Work order
Transcribe, without alteration, the portion of the article below on Florida strawberry growers that begins with the words "Blockchain also is" and concludes with "farm almost instantaneously.".

Document section
Florida Strawberry Growers in Good Spirits After Fruitful Season
Recently, I attended the Florida Strawberry Growers Association’s 37th annual Agritech education program and trade show in Plant City. The event had a great turnout of growers and allied industry to learn what’s new in berry production, technology, and markets.
I had a chance to talk with several growers and was happy to hear that most had a pretty good season. One commented, “A lot of growers finally made some money this year.”
Blockchain Is Coming
Ed Treacy, Vice President of Supply Chain and Sustainability for the Produce Marketing Association, gave us an update on blockchain and what growers and the industry need to do to prepare for the technology. Blockchain is basically an online, digital ledger that has been touted as a better way to execute food traceability and locate foodborne illness outbreaks more quickly.
Blockchain also is being favored because of its security, enabled by cryptography, which allows data to securely move through the supply chain at the same speed as the product. With blockchain, a produce item can be tracked from the farm, through distribution, to the store. In theory, that produce item could be traced back through the chain, from the store, to the farm almost instantaneously.
Treacy discussed Walmart’s pilot project with IBM’s blockchain technology called the Food Trust. In a proof of concept, Walmart traced a clamshell of sliced mango taken off the store shelf back to the farm where it was grown in 22 seconds. He said typical manual, mixed digital, and paper-based tracing averages six days, 18 hours, and 26 minutes to trace back to the farm. Blockchain could provide other benefits like identifying sources of food waste and work to reduce it. It also could record the sustainability of growing practices.

Supplied information
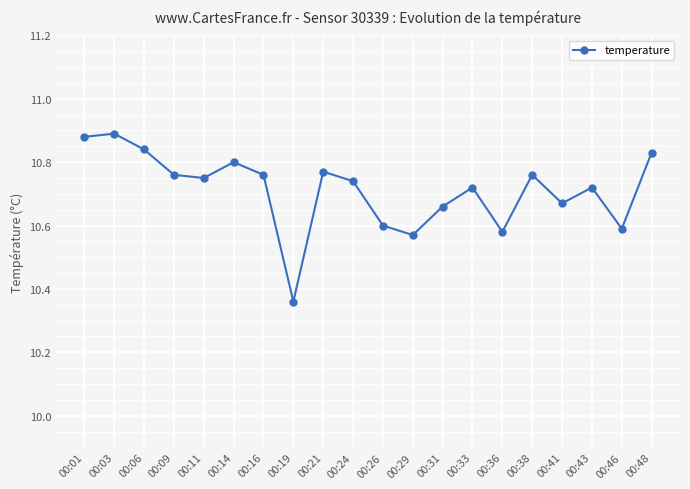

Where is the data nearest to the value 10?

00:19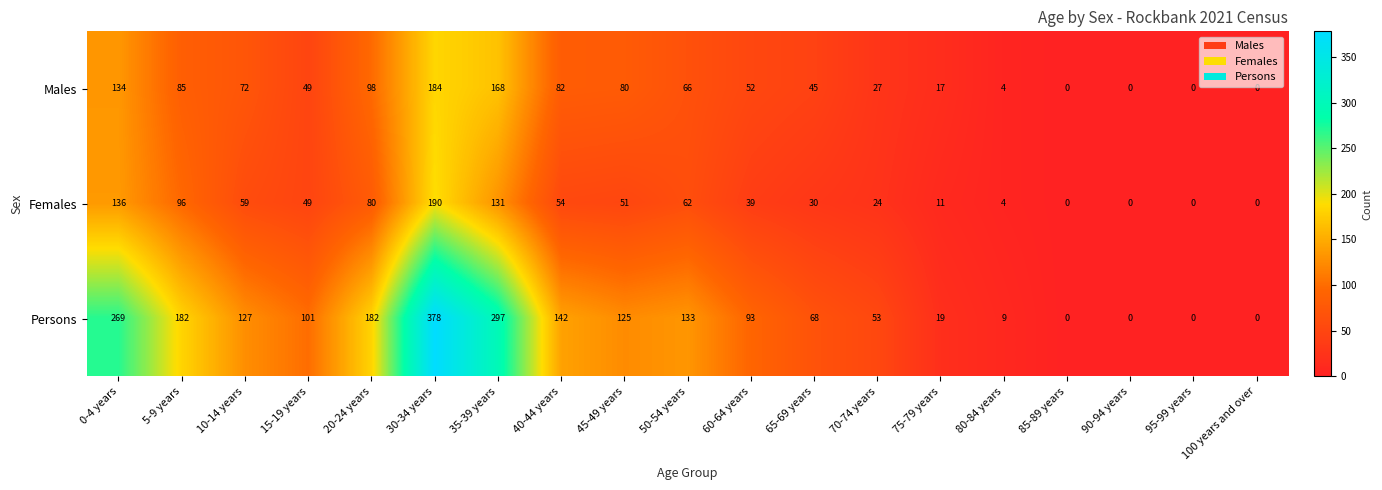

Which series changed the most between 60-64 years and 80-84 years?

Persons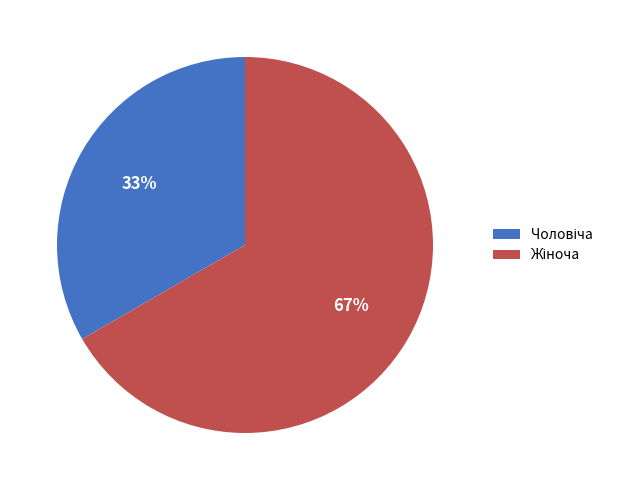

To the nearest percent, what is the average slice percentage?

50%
---
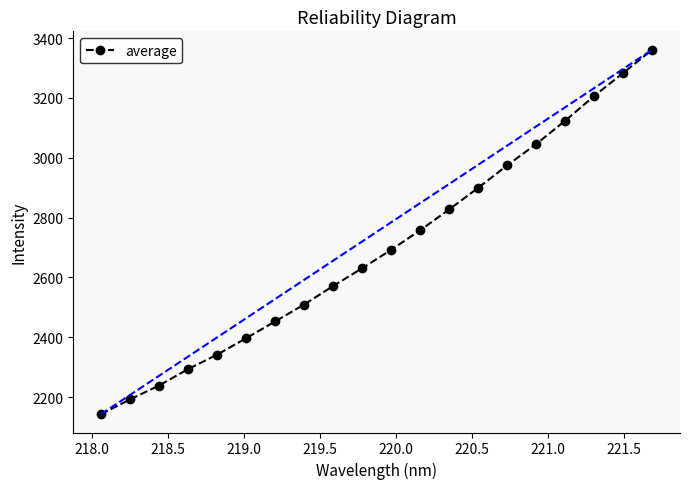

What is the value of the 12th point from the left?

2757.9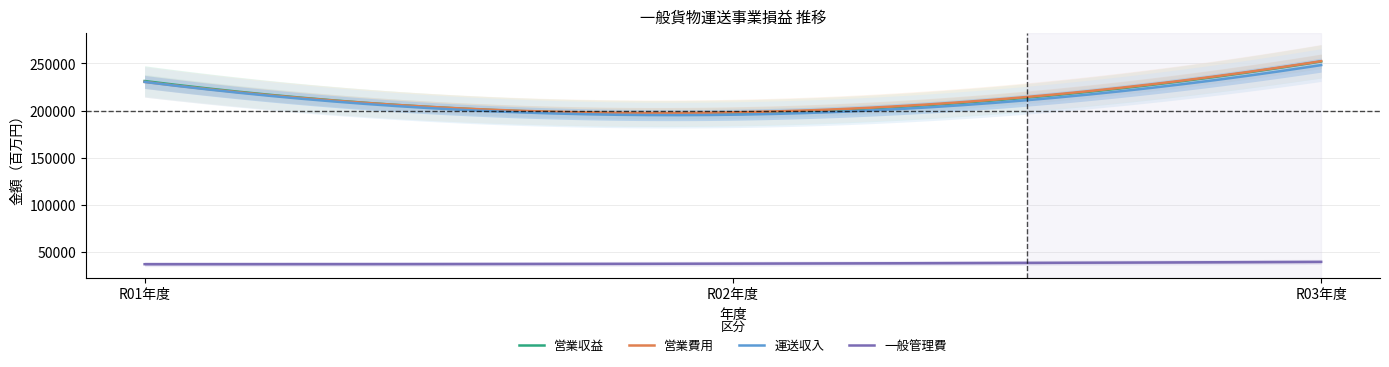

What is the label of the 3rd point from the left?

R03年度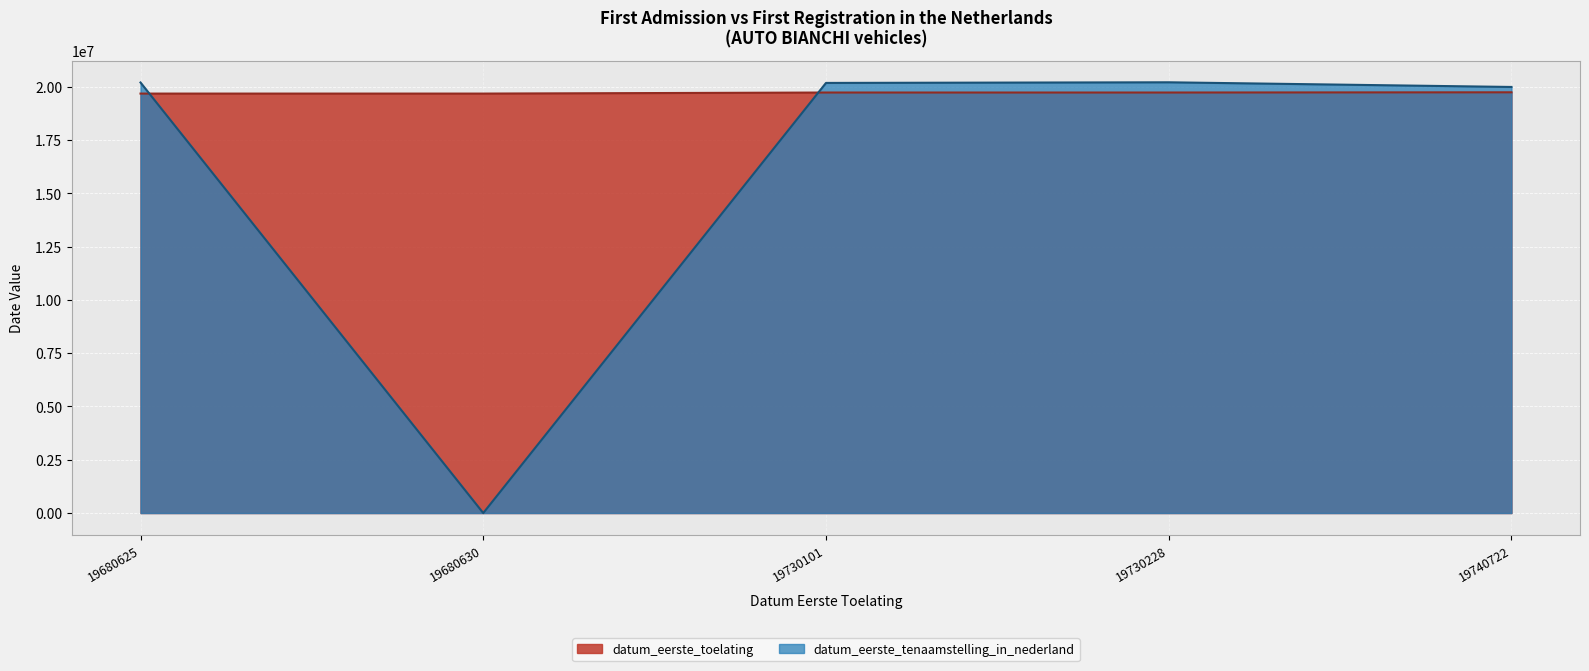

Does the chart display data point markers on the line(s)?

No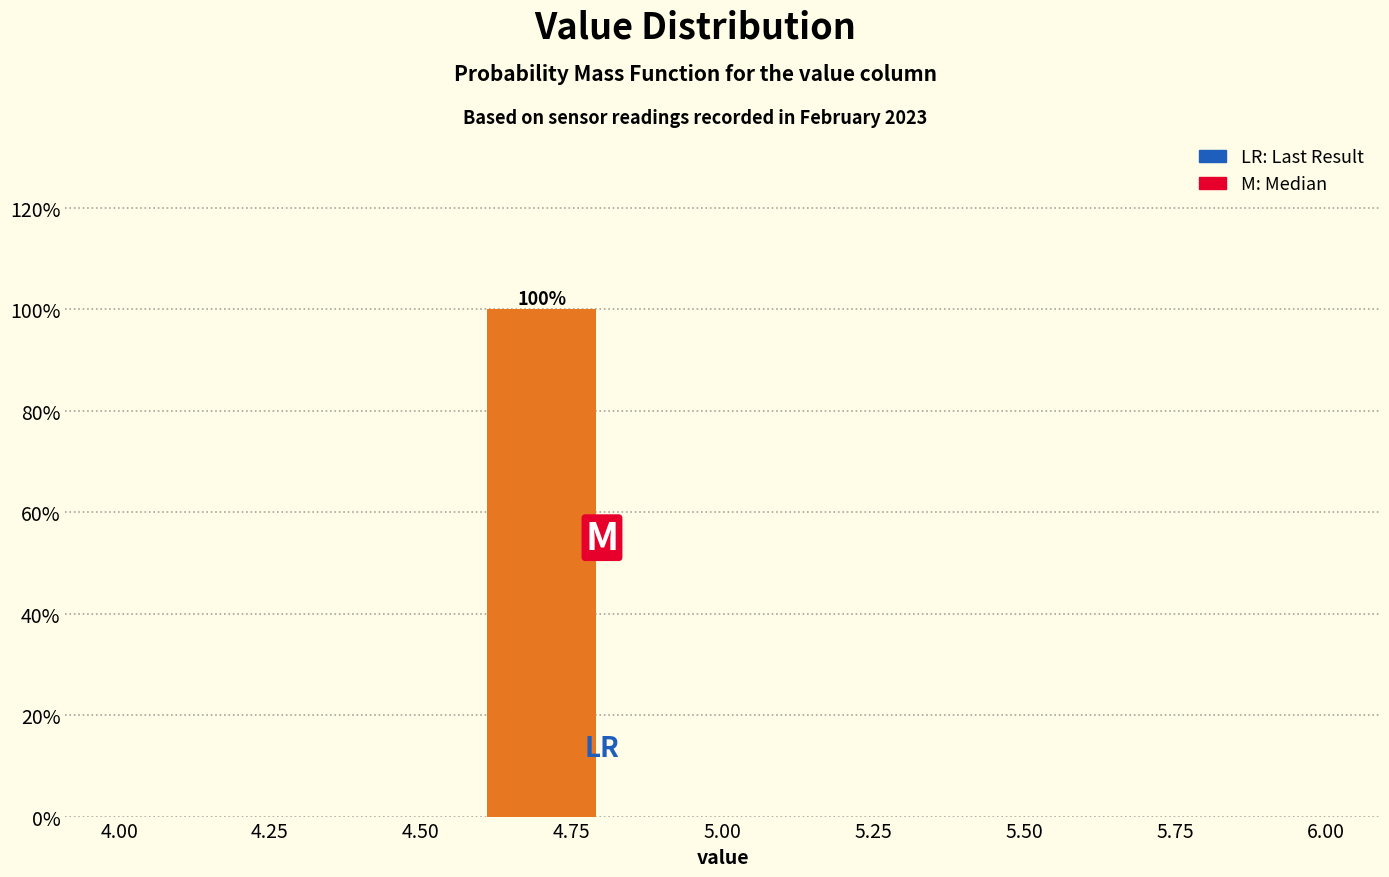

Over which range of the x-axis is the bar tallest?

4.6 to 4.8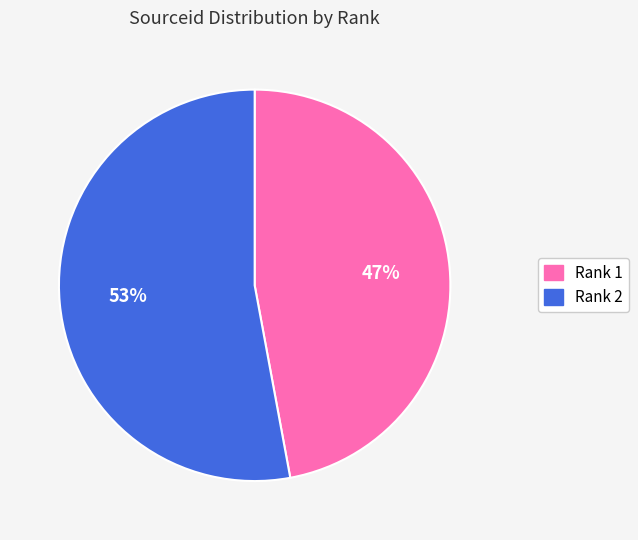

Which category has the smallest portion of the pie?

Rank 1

Answer space
Blockchain also is being favored because of its security, enabled by cryptography, which allows data to securely move through the supply chain at the same speed as the product. With blockchain, a produce item can be tracked from the farm, through distribution, to the store. In theory, that produce item could be traced back through the chain, from the store, to the farm almost instantaneously.